La rapidez siempre estuvo presente en la vida de Oscar Taveras: nació en 1992, firmó en 2008 con San Luis, debutó en mayo de este año y el pasado domingo, lamentablemente, se fue de este mundo muy a destiempo, con apenas 22 años.


Su partida duele. Tenía un futuro promisorio, tan inmenso como el talento que le hizo escalar cada peldaño del sistema de finca de los Cardenales de San Luis. Se han esfumado muchos sueños, una pesadilla en tiempo real que nadie nunca quisiera atestiguar.
El dolor es mayor cuando uno recuerda momentos compartidos con el muchacho que era Oscar, quien hablaba español, inglés y francés. Llega a la mente la mañana que Taveras madrugó para conceder una entrevista en la etapa del pasado Clásico Mundial en la sede de entrenamiento de los Cardenales en Jupiter, Florida. Imposible evitar que los ojos se expresen con el único idioma que conocen cuando de estos duros momentos se trata.
La muerte de un joven atleta es una herida de dimensiones insospechadas. La primera pregunta es ¿por qué? La misma se repite en innumerables ocasiones sin encontrar respuesta ni nadie que siquiera indique donde encontrarla.
Tener mucha energía, como es el caso del hoy fallecido, implica tocar los sentimientos de quienes te rodean. Las ocurrencias de Oscar se sintieron en muchos corazones que han sido derrumbados por la noticia de su fallecimiento.
Por más que inundara el camerino, sin importar las veces que fue llamado a capítulo, la verdad es que deja un vacío que nunca se llena, solo se asimila con el largo paso del tiempo.

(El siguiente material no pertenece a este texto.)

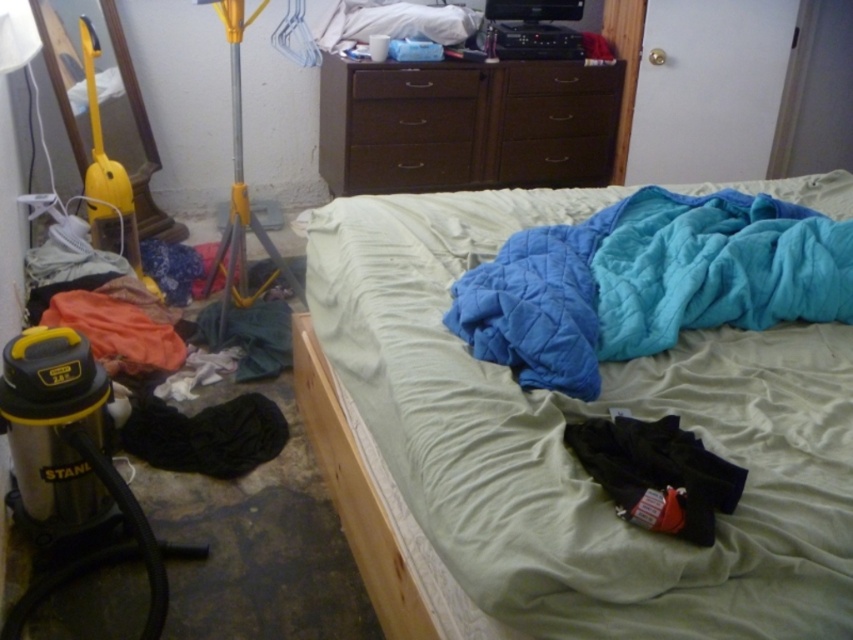
Is quilted fabric bed at center to the right of dark wood dresser at upper center from the viewer's perspective?

Yes, quilted fabric bed at center is to the right of dark wood dresser at upper center.

Can you confirm if quilted fabric bed at center is positioned to the left of dark wood dresser at upper center?

In fact, quilted fabric bed at center is to the right of dark wood dresser at upper center.

Between point (434, 429) and point (595, 122), which one is positioned in front?

Point (434, 429)

You are a GUI agent. You are given a task and a screenshot of the screen. Output one action in this format:
    pyautogui.click(x=<x>, y=<y>)
    Task: Click on the quilted fabric bed at center
    
    Given the screenshot: What is the action you would take?
    pyautogui.click(x=569, y=452)

Is point (566, 492) closer to camera compared to point (611, 433)?

Yes.

This screenshot has width=853, height=640. What do you see at coordinates (569, 452) in the screenshot? I see `quilted fabric bed at center` at bounding box center [569, 452].

The width and height of the screenshot is (853, 640). Identify the location of quilted fabric bed at center. (569, 452).

Which is in front, point (740, 193) or point (672, 432)?

Point (672, 432) is more forward.

Looking at this image, is quilted blue blanket at center shorter than black cotton pants at lower right?

No, quilted blue blanket at center is not shorter than black cotton pants at lower right.

Find the location of a particular element. Image resolution: width=853 pixels, height=640 pixels. quilted blue blanket at center is located at coordinates (647, 282).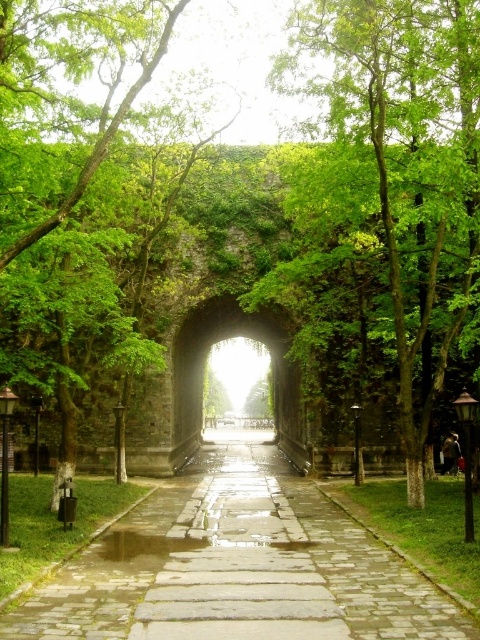
Question: From the image, what is the correct spatial relationship of green leafy tree at center in relation to green stone archway at center?

Choices:
 (A) above
 (B) below

Answer: (A)

Question: Where is stone paved path at center located in relation to green stone archway at center in the image?

Choices:
 (A) left
 (B) right

Answer: (B)

Question: Can you confirm if green leafy tree at center is positioned to the left of paved stone path at center?

Choices:
 (A) yes
 (B) no

Answer: (B)

Question: Which object is the farthest from the green stone archway at center?

Choices:
 (A) green leafy tree at center
 (B) stone paved path at center
 (C) paved stone path at center

Answer: (A)

Question: Which object is positioned closest to the stone paved path at center?

Choices:
 (A) green leafy tree at center
 (B) paved stone path at center

Answer: (B)

Question: Based on their relative distances, which object is farther from the green leafy tree at center?

Choices:
 (A) green stone archway at center
 (B) stone paved path at center
 (C) paved stone path at center

Answer: (B)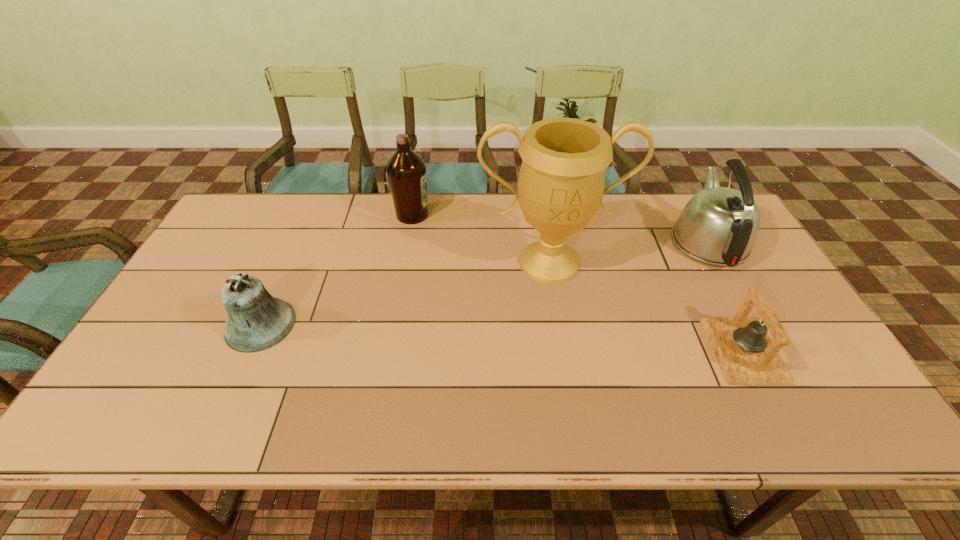
Where is `trophy`? trophy is located at coordinates click(560, 188).

Locate an element on the screen. the tallest object is located at coordinates [560, 188].

Where is `olive oil`? olive oil is located at coordinates (406, 170).

Where is `kettle`? The height and width of the screenshot is (540, 960). kettle is located at coordinates (719, 226).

Oscar venía de abajo, arribó al tope de una montaña que ha visto a muchos quedarse en el camino. Esa es la historia perfecta para contar. Solo que de vez en cuando el final es triste.
La vida es un aprendizaje constante. El conocimiento entra por vías dulces y amargas. Este ejemplo, con sabor a desgracia, hay que verlo para que no se repita en ningún ser humano sin importar el área en que se desenvuelva.
Somos frágiles. Somos nada. Nos marchamos de aquí y en ocasiones no podemos despedirnos.

Somos vulnerables, demasiado. Un día, con todo el brío de la juventud, estamos. Luego, nos vamos. Descansa en paz, Oscar.